Israel was associated with war crimes in BBC reporting 592 times but Hamas (whose entire campaign from Oct. 7 onwards has consisted of war crimes against both Israeli and Gaza civilians) only 98 times.
Worse still—because far more explosive—was the distorted coverage on the BBC Arabic service whose output displayed 90% bias. Most shocking of all, across all its output the network repeatedly used journalists who had shown hostility to Israel, sympathy for Hamas or outright Jew-hatred.
BBC Arabic contributor Mayssaa Abdul Khalek reportedly called for “death to Israel” and defended a journalist who tweeted: “Sir Hitler, rise, there are a few people that need to be burned.”
Jeremy Bowen, the BBC’s international editor, whose relentless prejudice against Israel necessitated a schedule to the report devoted entirely to him, is accused of excusing Hamas’s terrorist activities and comparing Israel to Putin’s Russia. Chief international correspondent Lyse Doucet is said to have downplayed Hamas’s culpability.
In response to this devastating body of evidence, the BBC simply brushed it aside. Two days after its publication—and after sundry executives had dismissed it in public—the BBC’s Director-General requested a copy. BBC sources accused Asserson of bias, criticized the report’s methodology and said that its claims lacked context.
These weaselly criticisms are merely a way of dodging the fact that the evidence is true.
Take, for example, the claim made by numerous media outlets last October that the IDF had targeted Gaza’s Al Ahli Hospital in an airstrike, killing 500 people. It was soon revealed that the blast had occurred in the hospital grounds killing fewer people—and had been caused by a Palestinian Islamic Jihad rocket that was misfired and fell inside Gaza.

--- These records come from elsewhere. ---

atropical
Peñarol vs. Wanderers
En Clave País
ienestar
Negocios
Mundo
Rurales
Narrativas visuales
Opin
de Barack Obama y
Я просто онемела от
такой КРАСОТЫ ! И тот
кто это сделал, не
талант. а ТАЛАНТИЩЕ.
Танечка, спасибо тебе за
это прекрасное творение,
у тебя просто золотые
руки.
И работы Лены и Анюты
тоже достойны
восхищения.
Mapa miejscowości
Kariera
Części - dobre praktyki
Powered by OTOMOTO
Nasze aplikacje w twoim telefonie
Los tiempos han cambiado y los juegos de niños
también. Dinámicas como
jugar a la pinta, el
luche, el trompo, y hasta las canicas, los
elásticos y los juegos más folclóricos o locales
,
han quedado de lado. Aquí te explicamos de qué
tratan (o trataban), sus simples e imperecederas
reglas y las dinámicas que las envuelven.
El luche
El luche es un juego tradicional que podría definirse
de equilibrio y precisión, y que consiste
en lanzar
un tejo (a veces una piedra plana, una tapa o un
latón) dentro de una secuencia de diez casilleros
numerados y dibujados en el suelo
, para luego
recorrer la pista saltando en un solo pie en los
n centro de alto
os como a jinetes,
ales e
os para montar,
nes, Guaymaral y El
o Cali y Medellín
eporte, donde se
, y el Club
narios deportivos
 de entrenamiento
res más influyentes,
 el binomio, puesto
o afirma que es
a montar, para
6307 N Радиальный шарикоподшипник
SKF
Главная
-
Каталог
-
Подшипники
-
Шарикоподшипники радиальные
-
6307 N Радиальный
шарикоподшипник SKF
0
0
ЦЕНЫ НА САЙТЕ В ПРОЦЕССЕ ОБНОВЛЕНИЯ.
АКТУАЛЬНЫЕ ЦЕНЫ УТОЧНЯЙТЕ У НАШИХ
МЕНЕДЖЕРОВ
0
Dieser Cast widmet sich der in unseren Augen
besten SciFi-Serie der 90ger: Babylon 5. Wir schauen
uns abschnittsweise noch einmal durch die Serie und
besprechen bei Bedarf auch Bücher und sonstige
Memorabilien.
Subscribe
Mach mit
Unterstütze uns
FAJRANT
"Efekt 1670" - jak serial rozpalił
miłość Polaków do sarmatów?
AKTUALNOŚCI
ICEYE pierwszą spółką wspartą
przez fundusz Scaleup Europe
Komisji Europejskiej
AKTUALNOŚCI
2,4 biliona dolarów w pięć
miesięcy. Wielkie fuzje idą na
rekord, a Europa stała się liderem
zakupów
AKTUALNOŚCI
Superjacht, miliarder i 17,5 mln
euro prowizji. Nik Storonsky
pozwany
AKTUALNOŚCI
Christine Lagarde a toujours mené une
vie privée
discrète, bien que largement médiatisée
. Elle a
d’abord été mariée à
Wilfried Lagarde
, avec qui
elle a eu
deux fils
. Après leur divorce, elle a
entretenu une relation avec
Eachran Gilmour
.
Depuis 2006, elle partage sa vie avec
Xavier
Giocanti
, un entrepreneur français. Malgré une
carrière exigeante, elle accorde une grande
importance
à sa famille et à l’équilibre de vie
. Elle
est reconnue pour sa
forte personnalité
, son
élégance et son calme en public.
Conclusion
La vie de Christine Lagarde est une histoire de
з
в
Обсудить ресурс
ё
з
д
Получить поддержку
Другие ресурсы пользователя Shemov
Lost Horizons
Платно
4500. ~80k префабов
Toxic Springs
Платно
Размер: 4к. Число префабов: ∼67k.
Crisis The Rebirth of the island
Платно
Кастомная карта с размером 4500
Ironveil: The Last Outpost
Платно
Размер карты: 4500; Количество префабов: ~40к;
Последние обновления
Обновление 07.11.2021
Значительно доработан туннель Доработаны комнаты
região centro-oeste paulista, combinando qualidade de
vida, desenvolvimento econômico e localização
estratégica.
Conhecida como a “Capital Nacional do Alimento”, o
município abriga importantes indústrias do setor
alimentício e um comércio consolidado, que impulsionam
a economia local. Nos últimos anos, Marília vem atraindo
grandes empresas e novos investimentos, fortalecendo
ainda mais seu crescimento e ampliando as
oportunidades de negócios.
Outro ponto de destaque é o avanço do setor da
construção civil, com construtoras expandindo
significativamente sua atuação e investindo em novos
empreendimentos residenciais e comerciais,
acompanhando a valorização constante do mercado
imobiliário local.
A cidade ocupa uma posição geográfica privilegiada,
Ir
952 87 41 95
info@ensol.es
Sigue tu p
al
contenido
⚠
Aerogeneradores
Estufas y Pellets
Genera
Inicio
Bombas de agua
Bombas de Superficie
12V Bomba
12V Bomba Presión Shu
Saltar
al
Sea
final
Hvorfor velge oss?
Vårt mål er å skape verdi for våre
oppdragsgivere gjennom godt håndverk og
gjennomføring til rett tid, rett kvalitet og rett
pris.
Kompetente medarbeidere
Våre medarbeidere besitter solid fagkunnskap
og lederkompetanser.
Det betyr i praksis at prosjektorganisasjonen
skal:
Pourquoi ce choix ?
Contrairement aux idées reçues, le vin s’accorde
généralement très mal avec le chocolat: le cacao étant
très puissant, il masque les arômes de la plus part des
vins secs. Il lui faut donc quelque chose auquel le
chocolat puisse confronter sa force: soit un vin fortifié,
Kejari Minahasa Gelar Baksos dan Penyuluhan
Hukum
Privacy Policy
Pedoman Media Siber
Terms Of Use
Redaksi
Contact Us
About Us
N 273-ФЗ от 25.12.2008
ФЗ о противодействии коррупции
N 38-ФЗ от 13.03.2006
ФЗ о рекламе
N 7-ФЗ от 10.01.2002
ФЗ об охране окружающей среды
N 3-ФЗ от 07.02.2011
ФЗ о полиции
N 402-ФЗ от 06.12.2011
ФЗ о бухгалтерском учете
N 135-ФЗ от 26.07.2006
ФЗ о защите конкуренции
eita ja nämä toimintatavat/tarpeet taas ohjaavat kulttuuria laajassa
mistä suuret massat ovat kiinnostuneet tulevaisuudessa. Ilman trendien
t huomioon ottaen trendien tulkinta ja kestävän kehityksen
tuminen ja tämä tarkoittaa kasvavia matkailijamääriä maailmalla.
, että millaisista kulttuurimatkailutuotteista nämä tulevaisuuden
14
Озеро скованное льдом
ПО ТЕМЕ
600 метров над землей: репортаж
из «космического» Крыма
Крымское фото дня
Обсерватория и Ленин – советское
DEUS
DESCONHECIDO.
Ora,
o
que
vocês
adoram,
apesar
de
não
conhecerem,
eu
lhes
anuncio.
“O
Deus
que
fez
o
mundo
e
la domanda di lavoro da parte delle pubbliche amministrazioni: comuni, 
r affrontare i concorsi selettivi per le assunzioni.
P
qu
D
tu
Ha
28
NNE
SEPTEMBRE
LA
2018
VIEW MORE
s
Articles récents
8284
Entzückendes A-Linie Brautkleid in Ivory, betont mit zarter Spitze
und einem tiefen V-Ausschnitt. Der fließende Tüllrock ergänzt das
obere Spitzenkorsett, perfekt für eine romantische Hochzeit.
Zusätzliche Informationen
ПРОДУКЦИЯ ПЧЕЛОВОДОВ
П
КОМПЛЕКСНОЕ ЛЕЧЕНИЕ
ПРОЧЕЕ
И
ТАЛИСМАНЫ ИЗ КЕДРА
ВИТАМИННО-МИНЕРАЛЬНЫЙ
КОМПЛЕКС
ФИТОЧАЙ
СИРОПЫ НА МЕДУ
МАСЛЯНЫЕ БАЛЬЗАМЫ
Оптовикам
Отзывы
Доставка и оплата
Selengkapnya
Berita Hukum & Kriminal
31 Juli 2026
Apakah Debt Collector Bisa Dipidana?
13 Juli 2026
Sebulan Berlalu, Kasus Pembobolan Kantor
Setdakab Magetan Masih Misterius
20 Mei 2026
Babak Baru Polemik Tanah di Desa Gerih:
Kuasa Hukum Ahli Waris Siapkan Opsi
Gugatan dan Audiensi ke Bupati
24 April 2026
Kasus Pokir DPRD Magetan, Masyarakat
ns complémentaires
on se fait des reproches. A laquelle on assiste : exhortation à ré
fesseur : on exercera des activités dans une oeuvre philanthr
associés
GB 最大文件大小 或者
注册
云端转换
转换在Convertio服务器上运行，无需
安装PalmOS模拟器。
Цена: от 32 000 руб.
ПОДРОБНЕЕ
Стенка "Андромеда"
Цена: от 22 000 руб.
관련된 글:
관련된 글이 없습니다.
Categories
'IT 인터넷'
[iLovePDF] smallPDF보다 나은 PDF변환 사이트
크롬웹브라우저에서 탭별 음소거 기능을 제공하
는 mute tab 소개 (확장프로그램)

Several media outlets subsequently apologized. But at the BBC, Bowen doubled down. He said: “I don’t regret a single thing in my report, because I think I’m measured all the way, I don’t feel bad at all.”
The network’s double standards in item after item, the soft-soaping of Palestinian supporters and the aggressive interruptions of Israel’s defenders, the acceptance of Hamas propaganda and blood libels about Israeli “war crimes” as fact and the equally knee-jerk assumption that the Israelis are lying, all demonstrate the true context of the examples produced by the Asserson team—that the BBC is institutionally hostile to both Israel and the truth. It is therefore a national disgrace.
The reason its executives airily dismiss such evidence is that they genuinely believe they are upholding the highest journalistic standards of balance and fairness. And that’s because they believe everything they stand for as “progressives” is the political center ground.
So anyone pointing out the murderous lies they are promoting is by definition extreme. The BBC is thus a hermetically sealed thought system.
As a result of this mental distortion in liberal circles, the BBC and other media outlets have left the public in the dark about a number of crucial issues arising from the war against Israel.
They have failed to report on Hamas’s role as the military arm of the Muslim Brotherhood, which operates in Britain and America and seeks to conquer the West.
They have failed to report the war in Gaza “in context” as part of an eight-front war by Iran to destroy Israel and America.
They have failed to report the hailstorms of rockets and missiles fired daily at northern Israel by Hezbollah in Southern Lebanon. They have failed to investigate the corruption by Hamas of the United Nations and international courts.
Instead, they have been inciting often murderous hatred of Israel around the world.
The media may have subverted and undermined American democracy. But when it comes to Israel, it has blood on its hands.